Several airway samples of P. aeruginosa were taken throughout the woman’s treatment to check for sensitivity to the therapy. Consistent with the patient’s response, bacteria remained mostly sensitive to AP-PA01, from the beginning until the end of the treatment, except for a transient nonsensitive isolate identified on the ninth day.
No adverse events related to AP-PA01 were noted, in terms of clinical signs or laboratory tests, demonstrating “that intravenous BT [bacteriophage therapy] is safe and well tolerated and can be used as an adjunct to antibiotics,” the researchers wrote.

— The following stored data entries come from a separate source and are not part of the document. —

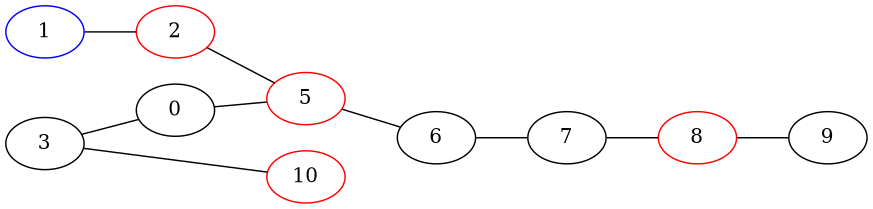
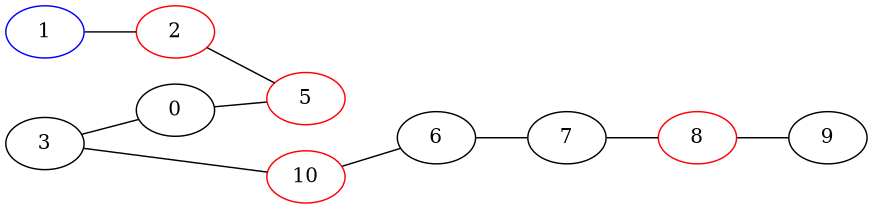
  graph {
    rankdir=LR
    1 [color=blue]
    2 [color=red]
    5 [color=red]
    10 [color=red]
    3
    n6 [label=0]
    6
    7
    8 [color=red]
    9
    1 -- 2
    2 -- 5
-   5 -- 6
+   10 -- 6
    3 -- 10
    3 -- n6
    n6 -- 5
    6 -- 7
    7 -- 8
    8 -- 9
  }
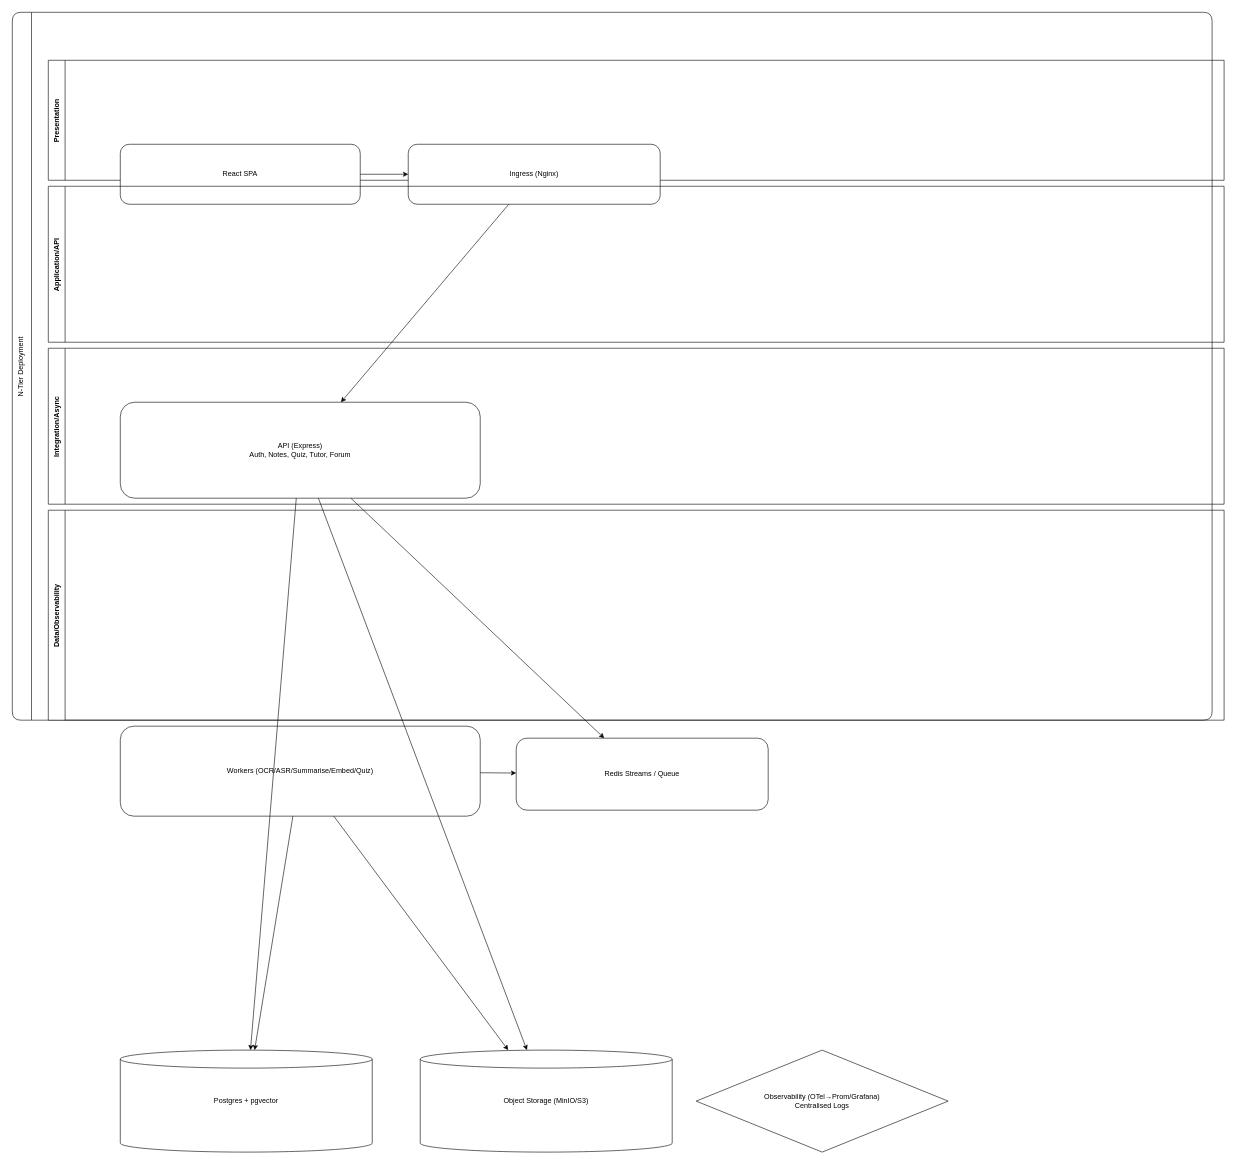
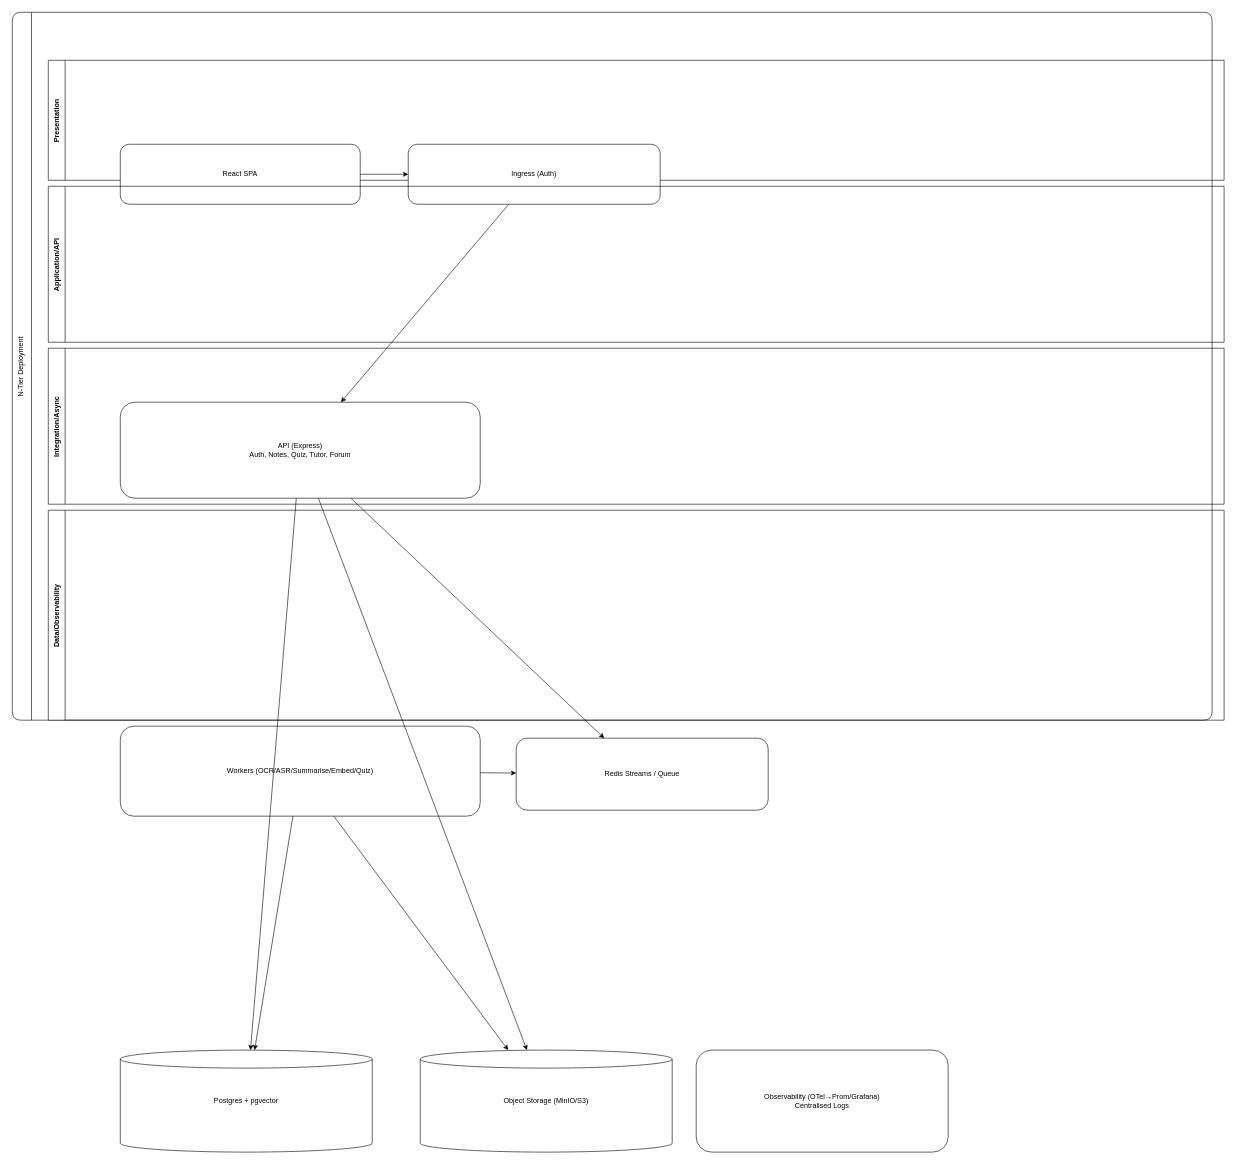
  <mxCell id="0" />
  <mxCell id="1" parent="0" />
  <mxCell id="2" value="N-Tier Deployment" style="shape=swimlane;rounded=1;horizontal=0;align=center;verticalAlign=top;startSize=32;collapsible=0;" vertex="1" parent="1"><mxGeometry x="20" y="20" width="2000" height="1180" as="geometry" /></mxCell>
  <mxCell id="3" value="Presentation" style="swimlane;rounded=0;horizontal=0;startSize=28;" vertex="1" parent="2"><mxGeometry x="60" y="80" width="1960" height="200" as="geometry" /></mxCell>
  <mxCell id="4" value="Application/API" style="swimlane;rounded=0;horizontal=0;startSize=28;" vertex="1" parent="2"><mxGeometry x="60" y="290" width="1960" height="260" as="geometry" /></mxCell>
  <mxCell id="5" value="Integration/Async" style="swimlane;rounded=0;horizontal=0;startSize=28;" vertex="1" parent="2"><mxGeometry x="60" y="560" width="1960" height="260" as="geometry" /></mxCell>
  <mxCell id="6" value="Data/Observability" style="swimlane;rounded=0;horizontal=0;startSize=28;" vertex="1" parent="2"><mxGeometry x="60" y="830" width="1960" height="350" as="geometry" /></mxCell>
  <mxCell id="7" value="React SPA" style="rounded=1;whiteSpace=wrap;html=1;" vertex="1" parent="3"><mxGeometry x="120" y="140" width="400" height="100" as="geometry" /></mxCell>
- <mxCell id="8" value="Ingress (Nginx)" style="rounded=1;whiteSpace=wrap;html=1;" vertex="1" parent="3"><mxGeometry x="600" y="140" width="420" height="100" as="geometry" /></mxCell>
+ <mxCell id="8" value="Ingress (Auth)" style="rounded=1;whiteSpace=wrap;html=1;" vertex="1" parent="3"><mxGeometry x="600" y="140" width="420" height="100" as="geometry" /></mxCell>
  <mxCell id="9" value="API (Express)&#10;Auth, Notes, Quiz, Tutor, Forum" style="rounded=1;whiteSpace=wrap;html=1;" vertex="1" parent="4"><mxGeometry x="120" y="360" width="600" height="160" as="geometry" /></mxCell>
  <mxCell id="10" value="Workers (OCR/ASR/Summarise/Embed/Quiz)" style="rounded=1;whiteSpace=wrap;html=1;" vertex="1" parent="5"><mxGeometry x="120" y="630" width="600" height="150" as="geometry" /></mxCell>
  <mxCell id="11" value="Redis Streams / Queue" style="rounded=1;whiteSpace=wrap;html=1;" vertex="1" parent="5"><mxGeometry x="780" y="650" width="420" height="120" as="geometry" /></mxCell>
  <mxCell id="12" value="Postgres + pgvector" style="shape=cylinder3;whiteSpace=wrap;html=1;" vertex="1" parent="6"><mxGeometry x="120" y="900" width="420" height="170" as="geometry" /></mxCell>
  <mxCell id="13" value="Object Storage (MinIO/S3)" style="shape=cylinder3;whiteSpace=wrap;html=1;" vertex="1" parent="6"><mxGeometry x="620" y="900" width="420" height="170" as="geometry" /></mxCell>
- <mxCell id="14" value="Observability (OTel→Prom/Grafana)&#10;Centralised Logs" style="rhombus;whiteSpace=wrap;html=1;" vertex="1" parent="6"><mxGeometry x="1080" y="900" width="420" height="170" as="geometry" /></mxCell>
+ <mxCell id="14" value="Observability (OTel→Prom/Grafana)&#10;Centralised Logs" style="rounded=1;whiteSpace=wrap;html=1;" vertex="1" parent="6"><mxGeometry x="1080" y="900" width="420" height="170" as="geometry" /></mxCell>
  <mxCell id="15" value="" style="endArrow=classic;" edge="1" parent="1" source="7" target="8"><mxGeometry relative="1" as="geometry" /></mxCell>
  <mxCell id="16" value="" style="endArrow=classic;" edge="1" parent="1" source="8" target="9"><mxGeometry relative="1" as="geometry" /></mxCell>
  <mxCell id="17" value="" style="endArrow=classic;" edge="1" parent="1" source="9" target="11"><mxGeometry relative="1" as="geometry" /></mxCell>
  <mxCell id="18" value="" style="endArrow=classic;" edge="1" parent="1" source="10" target="11"><mxGeometry relative="1" as="geometry" /></mxCell>
  <mxCell id="19" value="" style="endArrow=classic;" edge="1" parent="1" source="10" target="13"><mxGeometry relative="1" as="geometry" /></mxCell>
  <mxCell id="20" value="" style="endArrow=classic;" edge="1" parent="1" source="10" target="12"><mxGeometry relative="1" as="geometry" /></mxCell>
  <mxCell id="21" value="" style="endArrow=classic;" edge="1" parent="1" source="9" target="12"><mxGeometry relative="1" as="geometry" /></mxCell>
  <mxCell id="22" value="" style="endArrow=classic;" edge="1" parent="1" source="9" target="13"><mxGeometry relative="1" as="geometry" /></mxCell>
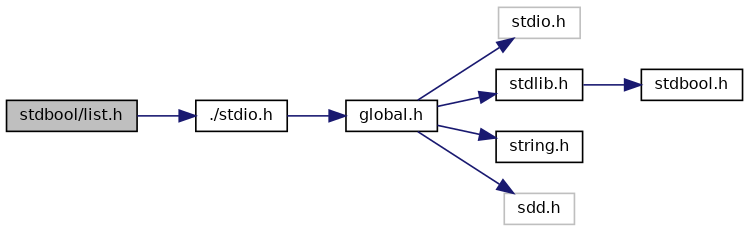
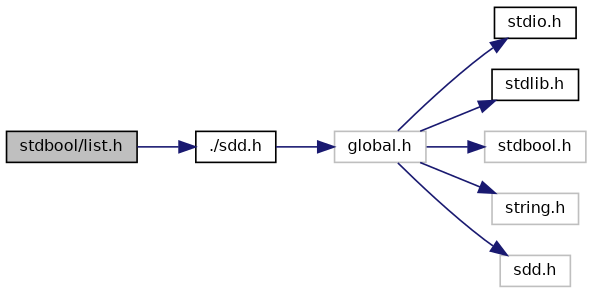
  digraph {
    rankdir=LR
    node [color=black fillcolor=white fontname=Helvetica fontsize=10 shape=record style=filled]
    edge [color=midnightblue fontname=Helvetica fontsize=10 labelfontname=Helvetica labelfontsize=10 style=solid]
    n1 [fillcolor=grey75 fontcolor=black height=0.2 label="stdbool/list.h" width=0.4]
-   n2 [height=0.2 label="./stdio.h" width=0.4]
-   n3 [height=0.2 label="global.h" width=0.4]
-   n4 [color=grey75 height=0.2 label="stdio.h" width=0.4]
+   n2 [height=0.2 label="./sdd.h" width=0.4]
+   n3 [color=grey75 height=0.2 label="global.h" width=0.4]
+   n4 [height=0.2 label="stdio.h" width=0.4]
    n5 [height=0.2 label="stdlib.h" width=0.4]
-   n6 [height=0.2 label="stdbool.h" width=0.4]
-   n7 [height=0.2 label="string.h" width=0.4]
+   n6 [color=grey75 height=0.2 label="stdbool.h" width=0.4]
+   n7 [color=grey75 height=0.2 label="string.h" width=0.4]
    n8 [color=grey75 height=0.2 label="sdd.h" width=0.4]
    n1 -> n2
    n2 -> n3
    n3 -> n4
    n3 -> n5
-   n5 -> n6
+   n3 -> n6
    n3 -> n7
    n3 -> n8
  }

“The publication of this successful treatment case study, with an Armata phage administered through our single-patient expanded access program, adds to the impressive and growing body of evidence demonstrating the effectiveness of our phage product candidates, and bacteriophage in general,” Todd R. Patrick, CEO of Armata, said in a press release.
He emphasized that the expanded access program has been very helpful to demonstrate the potential of phage therapy but that “compassionate use cases limits our ability to focus our resources on formal clinical trials required for FDA approval.”
As such, he said, “we plan to end our single-patient expanded access program and instead focus on demonstrating phage efficacy through well-powered clinical trials.”
Armata’s pipeline is currently focused on the development of natural and synthetic (lab-made) bacteriophages to target two potentially life-threatening bacteria — Staphylococcus aureus and Pseudomonas aeruginosa — including multidrug-resistant strains.
In addition to its work on AP-PA01, Armata is also engineering the natural P. aeruginosa phage to create a novel synthetic phage product, AP-PA02.
Another synthetic phage is being developed in collaboration with Merck, but its target remains undisclosed.